_EXTRAIT CHOISI_.
........

Chronique / Le dernier aventurier
Conseiller de l’usurpateur Basam Damdu, chef de réseaux criminels, ennemi juré des services secrets de Sa Majesté, pilleur de tombes pharaoniques, et j’en passe. A quoi on ajoutera: d’une élégance rare, habillé chez les meilleurs faiseurs, un porte-cigarette aux lèvres sous une fine moustache. A ces quelques traits, on aura bien sûr reconnu le plus fameux des aventuriers de la BD, véritable génie du mal. Je veux parler du colonel Olrik, dont une biographie – enfin! – est parue il y a quelques jours. Elle est due rien moins qu’à un ancien ministre français des Affaires étrangères, Hubert Védrine.
Aujourd’hui consultant, Hubert Védrine, qui avant d’être chef de la diplomatie de Lionel Jospin fut longtemps porte-parole de l’Elysée sous François Mitterrand, est, ce que l’on ne sait pas toujours, un fan de BD. En particulier de la ligne claire et tout particulièrement d’Edgar P. Jacobs (1904-1987), le père des célébrissimes aventures de Blake et Mortimer. Ce qui a incité l’ancien ministre à se lancer en compagnie de son fils Laurent sur les traces d’Olrik, c’est le mystère qui entoure ce dernier. Qui est-il? D’où vient-il? Alors que dans son Opéra de papier (Gallimard, 1981), Jacobs nous fournit les curricula vitarum très détaillés de ses deux héros, le professeur Philip Mortimer et le distingué capitaine Francis Blake, lieux de naissance, études, carrières et états de service, distinctions reçues de Sa Majesté, il ne nous dit rien ou quasi de leur plus farouche adversaire. Pas même concernant le passé militaire d’Olrik qui lui vaut pourtant ce grade de colonel.
Edition originale d’Un opéra de papier d’Edgar. P. Jacobs, 1981. © Coll. part.
C’est dès lors à une véritable «enquête» – les guillemets sont ici de rigueur – que se sont livrés nos deux biographes. Qui les a menés, sinon aux quatre coins du monde, du moins sur les lieux des aventures de Blake et Mortimer. En commençant par Bruxelles, où un mystérieux «Monsieur Henri», ancien du Journal Tintin, leur remet une liasse de cartes postales adressées à Jacobs, signées «O.» et envoyées d’un peu partout, Egypte, Cuba, Hong-Kong, Roumanie. Nombre de dates et de lieux correspondant aux différents albums dans lesquels apparaît le célèbre aventurier. Nos deux limiers imaginent alors de consulter une voyante de Schaerbeek, qui leur raconte que Jacobs et Olrik se connaissaient; ils s’étaient rencontrés au Théâtre de la Monnaie en 1938, Olrik s’était vanté auprès du timide Jacobs de sa maîtrise des échecs et de ses exploits d’aventurier.
On ne va bien sûr pas raconter ici par le menu la vie d’Olrik telle que la rapportent Hubert et Laurent Védrine dans leur livre, qui se lit, disons-le, comme un roman. Mais fournissons tout de même à nos lecteurs quelques points de repère.

........

_CONSIGNE_. Recopiez mot pour mot, dans la chronique sur le colonel Olrik, le passage qui s'ouvre sur les mots contenant « Chronique / Le » et s'achève sur « étrangères, Hubert Védrine. ».

........

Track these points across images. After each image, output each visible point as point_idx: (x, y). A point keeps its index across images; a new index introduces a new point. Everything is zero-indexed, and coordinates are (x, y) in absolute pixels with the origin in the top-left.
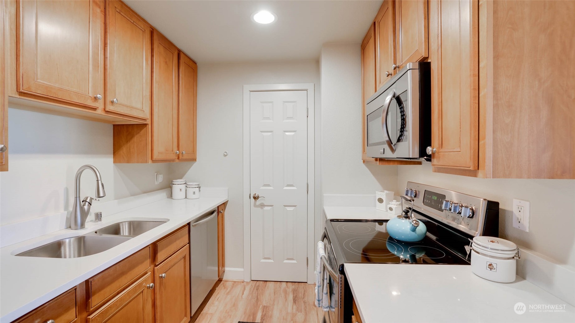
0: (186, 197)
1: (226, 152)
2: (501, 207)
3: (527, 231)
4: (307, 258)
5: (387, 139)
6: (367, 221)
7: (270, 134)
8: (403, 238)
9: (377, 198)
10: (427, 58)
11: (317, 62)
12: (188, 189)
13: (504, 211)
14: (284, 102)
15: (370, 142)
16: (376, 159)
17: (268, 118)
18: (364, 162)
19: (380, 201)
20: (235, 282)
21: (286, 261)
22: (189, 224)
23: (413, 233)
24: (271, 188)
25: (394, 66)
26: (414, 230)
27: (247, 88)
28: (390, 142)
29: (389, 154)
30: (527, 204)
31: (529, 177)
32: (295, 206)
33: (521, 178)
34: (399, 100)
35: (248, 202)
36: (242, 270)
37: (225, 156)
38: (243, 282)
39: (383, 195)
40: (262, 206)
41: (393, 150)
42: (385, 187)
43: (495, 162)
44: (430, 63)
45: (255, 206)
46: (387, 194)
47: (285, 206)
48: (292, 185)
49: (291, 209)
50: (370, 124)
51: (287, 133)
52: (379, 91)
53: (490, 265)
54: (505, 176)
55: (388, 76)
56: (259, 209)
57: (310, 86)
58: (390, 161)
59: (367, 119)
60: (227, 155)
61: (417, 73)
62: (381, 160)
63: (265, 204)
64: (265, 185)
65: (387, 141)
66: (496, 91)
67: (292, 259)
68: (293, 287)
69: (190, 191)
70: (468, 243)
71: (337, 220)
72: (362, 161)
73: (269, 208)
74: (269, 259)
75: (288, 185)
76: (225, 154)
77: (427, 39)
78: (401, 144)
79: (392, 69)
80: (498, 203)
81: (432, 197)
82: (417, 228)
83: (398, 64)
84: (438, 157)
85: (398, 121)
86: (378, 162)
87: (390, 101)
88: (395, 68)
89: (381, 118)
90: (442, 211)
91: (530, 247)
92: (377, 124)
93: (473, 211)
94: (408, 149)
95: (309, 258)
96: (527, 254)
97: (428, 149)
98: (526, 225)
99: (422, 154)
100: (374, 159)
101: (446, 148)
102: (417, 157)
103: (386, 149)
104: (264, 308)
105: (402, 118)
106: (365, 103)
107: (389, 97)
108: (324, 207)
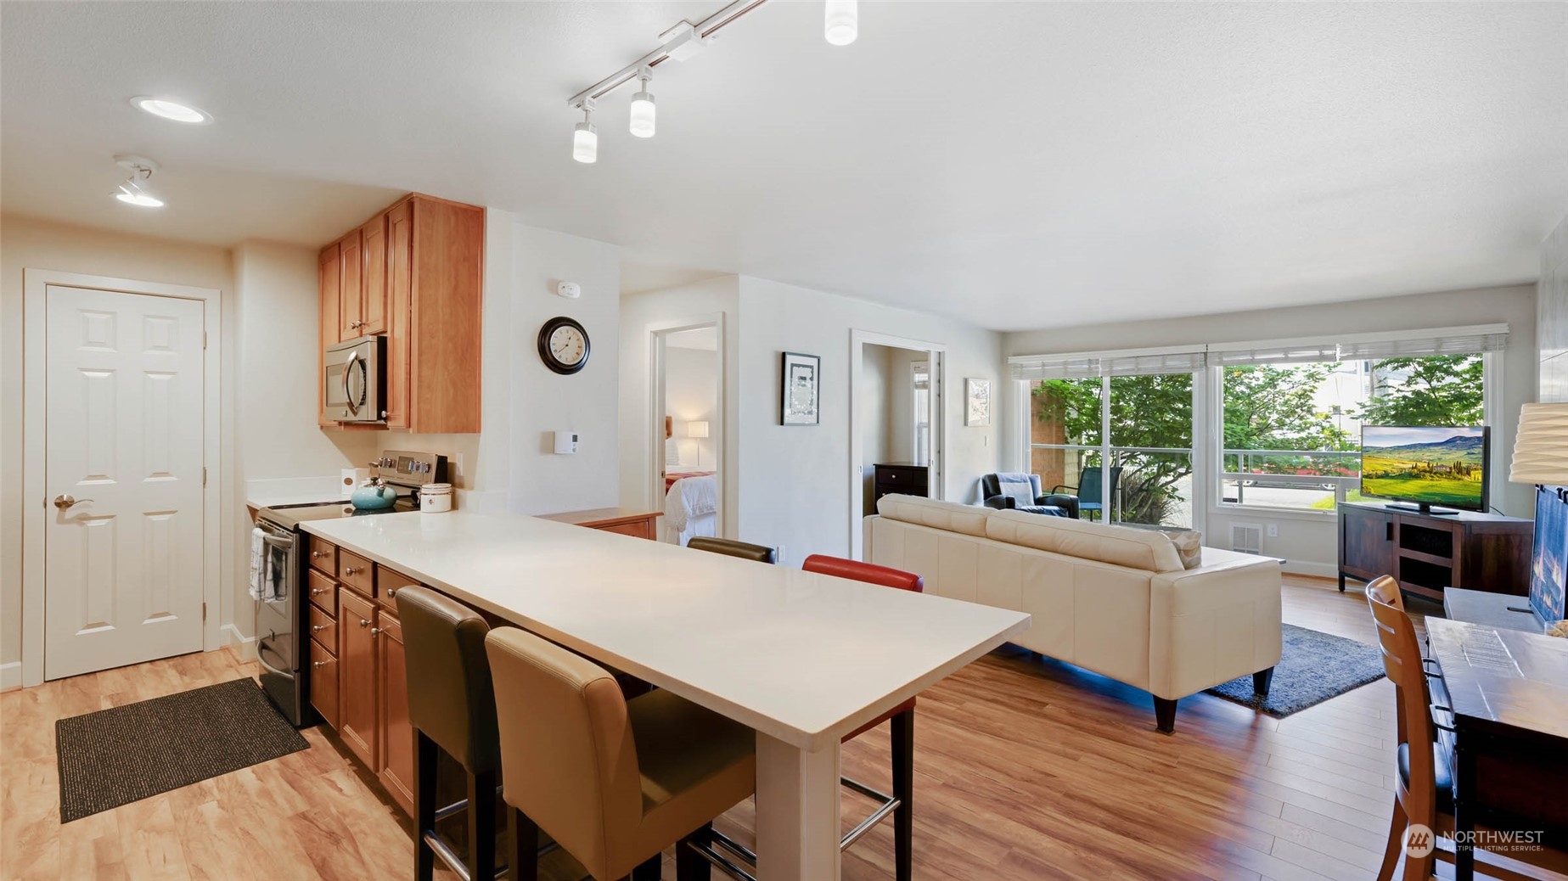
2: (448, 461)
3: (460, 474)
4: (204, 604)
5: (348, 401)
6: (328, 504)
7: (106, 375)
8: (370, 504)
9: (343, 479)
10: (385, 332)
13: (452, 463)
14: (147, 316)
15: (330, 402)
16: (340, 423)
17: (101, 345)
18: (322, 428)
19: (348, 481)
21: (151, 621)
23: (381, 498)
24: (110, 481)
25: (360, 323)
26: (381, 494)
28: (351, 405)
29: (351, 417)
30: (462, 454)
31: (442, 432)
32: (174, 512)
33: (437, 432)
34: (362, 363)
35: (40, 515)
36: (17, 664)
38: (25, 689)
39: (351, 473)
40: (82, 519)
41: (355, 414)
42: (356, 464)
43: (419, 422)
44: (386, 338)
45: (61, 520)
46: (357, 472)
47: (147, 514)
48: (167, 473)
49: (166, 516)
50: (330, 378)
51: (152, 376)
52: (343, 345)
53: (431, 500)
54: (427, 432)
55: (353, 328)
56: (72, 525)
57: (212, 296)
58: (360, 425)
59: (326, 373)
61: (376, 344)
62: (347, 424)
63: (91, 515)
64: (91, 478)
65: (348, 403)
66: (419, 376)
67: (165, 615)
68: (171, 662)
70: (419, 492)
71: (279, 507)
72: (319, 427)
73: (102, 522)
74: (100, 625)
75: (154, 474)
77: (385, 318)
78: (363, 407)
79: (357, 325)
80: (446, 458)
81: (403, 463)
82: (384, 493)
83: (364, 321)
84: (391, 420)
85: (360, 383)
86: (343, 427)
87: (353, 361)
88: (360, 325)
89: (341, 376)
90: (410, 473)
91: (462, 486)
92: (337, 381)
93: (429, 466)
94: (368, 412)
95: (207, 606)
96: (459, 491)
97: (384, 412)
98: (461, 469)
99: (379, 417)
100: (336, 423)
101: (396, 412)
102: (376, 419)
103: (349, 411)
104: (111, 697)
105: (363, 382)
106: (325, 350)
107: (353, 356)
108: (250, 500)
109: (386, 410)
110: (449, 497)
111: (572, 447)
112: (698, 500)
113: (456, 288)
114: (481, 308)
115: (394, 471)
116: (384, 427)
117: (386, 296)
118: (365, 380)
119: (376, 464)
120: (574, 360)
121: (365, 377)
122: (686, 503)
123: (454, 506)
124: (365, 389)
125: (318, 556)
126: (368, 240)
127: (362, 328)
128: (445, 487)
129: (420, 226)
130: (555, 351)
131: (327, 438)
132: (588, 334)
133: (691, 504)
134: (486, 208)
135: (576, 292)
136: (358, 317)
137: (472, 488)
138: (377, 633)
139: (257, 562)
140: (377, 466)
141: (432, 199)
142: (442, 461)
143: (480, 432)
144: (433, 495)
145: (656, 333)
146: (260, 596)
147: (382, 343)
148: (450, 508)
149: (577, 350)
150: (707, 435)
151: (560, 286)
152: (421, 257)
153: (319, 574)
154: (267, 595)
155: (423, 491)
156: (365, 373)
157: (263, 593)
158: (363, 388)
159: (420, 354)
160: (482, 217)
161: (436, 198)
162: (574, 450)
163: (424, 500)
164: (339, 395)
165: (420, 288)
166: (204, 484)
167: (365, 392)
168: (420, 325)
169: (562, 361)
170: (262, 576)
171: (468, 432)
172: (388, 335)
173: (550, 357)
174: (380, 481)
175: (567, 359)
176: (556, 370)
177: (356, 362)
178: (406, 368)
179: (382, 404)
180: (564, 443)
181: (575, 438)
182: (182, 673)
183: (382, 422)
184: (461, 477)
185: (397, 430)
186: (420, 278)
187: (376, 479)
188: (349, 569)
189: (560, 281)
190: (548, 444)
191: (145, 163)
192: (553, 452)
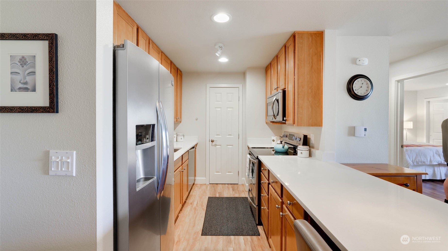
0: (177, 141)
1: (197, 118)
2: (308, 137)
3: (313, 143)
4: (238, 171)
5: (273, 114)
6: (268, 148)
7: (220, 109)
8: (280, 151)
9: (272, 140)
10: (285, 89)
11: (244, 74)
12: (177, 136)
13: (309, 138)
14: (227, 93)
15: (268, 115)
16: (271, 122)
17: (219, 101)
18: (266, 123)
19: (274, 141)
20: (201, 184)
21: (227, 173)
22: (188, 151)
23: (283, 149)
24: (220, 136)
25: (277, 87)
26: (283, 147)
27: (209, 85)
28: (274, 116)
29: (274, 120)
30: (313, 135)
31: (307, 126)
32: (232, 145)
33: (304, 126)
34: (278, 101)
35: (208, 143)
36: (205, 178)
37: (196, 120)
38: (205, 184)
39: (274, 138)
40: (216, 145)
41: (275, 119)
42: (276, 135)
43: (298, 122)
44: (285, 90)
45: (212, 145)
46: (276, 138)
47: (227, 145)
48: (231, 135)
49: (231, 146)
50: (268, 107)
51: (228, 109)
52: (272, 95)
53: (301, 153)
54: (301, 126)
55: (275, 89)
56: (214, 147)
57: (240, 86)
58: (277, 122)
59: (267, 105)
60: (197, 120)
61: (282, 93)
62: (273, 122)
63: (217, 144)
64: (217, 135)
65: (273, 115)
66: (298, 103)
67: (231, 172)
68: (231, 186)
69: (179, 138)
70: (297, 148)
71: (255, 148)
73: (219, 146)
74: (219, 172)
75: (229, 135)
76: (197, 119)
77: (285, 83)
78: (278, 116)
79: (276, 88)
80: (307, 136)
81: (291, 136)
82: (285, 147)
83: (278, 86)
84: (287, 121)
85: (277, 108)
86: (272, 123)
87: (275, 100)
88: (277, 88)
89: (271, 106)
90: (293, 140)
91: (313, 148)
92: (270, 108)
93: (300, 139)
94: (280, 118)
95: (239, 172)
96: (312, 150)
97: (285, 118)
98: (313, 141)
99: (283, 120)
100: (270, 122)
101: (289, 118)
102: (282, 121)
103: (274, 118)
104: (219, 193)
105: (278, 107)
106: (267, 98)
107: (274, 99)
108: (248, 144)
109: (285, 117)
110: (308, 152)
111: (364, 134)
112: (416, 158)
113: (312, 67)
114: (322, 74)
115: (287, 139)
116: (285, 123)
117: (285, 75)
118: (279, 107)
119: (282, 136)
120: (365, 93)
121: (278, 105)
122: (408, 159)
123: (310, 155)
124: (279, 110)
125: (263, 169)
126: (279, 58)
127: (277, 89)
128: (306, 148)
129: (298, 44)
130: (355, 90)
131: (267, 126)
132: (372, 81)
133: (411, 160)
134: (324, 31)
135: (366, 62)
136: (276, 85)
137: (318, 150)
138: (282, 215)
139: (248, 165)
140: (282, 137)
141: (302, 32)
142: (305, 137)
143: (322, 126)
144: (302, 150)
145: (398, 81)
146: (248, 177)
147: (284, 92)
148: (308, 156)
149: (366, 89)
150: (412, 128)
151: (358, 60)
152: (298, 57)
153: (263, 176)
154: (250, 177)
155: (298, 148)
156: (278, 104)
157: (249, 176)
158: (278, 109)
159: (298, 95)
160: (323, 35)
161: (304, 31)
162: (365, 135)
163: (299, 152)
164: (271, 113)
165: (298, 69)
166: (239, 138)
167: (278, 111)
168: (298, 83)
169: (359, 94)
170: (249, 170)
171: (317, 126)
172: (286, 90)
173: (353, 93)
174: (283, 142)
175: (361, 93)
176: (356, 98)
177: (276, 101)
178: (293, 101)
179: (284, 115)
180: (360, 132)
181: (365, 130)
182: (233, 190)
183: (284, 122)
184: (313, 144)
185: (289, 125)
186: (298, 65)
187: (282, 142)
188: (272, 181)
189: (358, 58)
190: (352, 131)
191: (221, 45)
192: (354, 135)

........

_RÉPONSE ATTENDUE_.
Chronique / Le dernier aventurier
Conseiller de l’usurpateur Basam Damdu, chef de réseaux criminels, ennemi juré des services secrets de Sa Majesté, pilleur de tombes pharaoniques, et j’en passe. A quoi on ajoutera: d’une élégance rare, habillé chez les meilleurs faiseurs, un porte-cigarette aux lèvres sous une fine moustache. A ces quelques traits, on aura bien sûr reconnu le plus fameux des aventuriers de la BD, véritable génie du mal. Je veux parler du colonel Olrik, dont une biographie – enfin! – est parue il y a quelques jours. Elle est due rien moins qu’à un ancien ministre français des Affaires étrangères, Hubert Védrine.